Directions :: Pull out each line from the items below that contains the word "cameras", treating uppercase and lowercase letters as different.

Data items:

↓

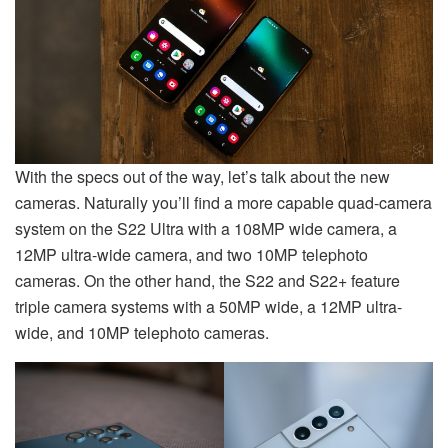
With the specs out of the way, let’s talk about the new
cameras. Naturally you’ll find a more capable quad-camera
system on the S22 Ultra with a 108MP wide camera, a
12MP ultra-wide camera, and two 10MP telephoto
cameras. On the other hand, the S22 and S22+ feature
triple camera systems with a 50MP wide, a 12MP ultra-
wide, and 10MP telephoto cameras.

↑

Exercise answer ::
cameras. Naturally you’ll find a more capable quad-camera
cameras. On the other hand, the S22 and S22+ feature
wide, and 10MP telephoto cameras.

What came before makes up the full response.